▶ _Your goal_
Reproduce the text of every item below word for word.

▶ _Supplied entries_
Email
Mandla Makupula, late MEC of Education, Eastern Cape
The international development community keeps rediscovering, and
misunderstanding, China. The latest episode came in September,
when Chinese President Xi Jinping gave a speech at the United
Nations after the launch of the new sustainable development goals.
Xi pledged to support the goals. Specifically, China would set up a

▶ _Final answer_
Email
Mandla Makupula, late MEC of Education, Eastern Cape
The international development community keeps rediscovering, and
misunderstanding, China. The latest episode came in September,
when Chinese President Xi Jinping gave a speech at the United
Nations after the launch of the new sustainable development goals.
Xi pledged to support the goals. Specifically, China would set up a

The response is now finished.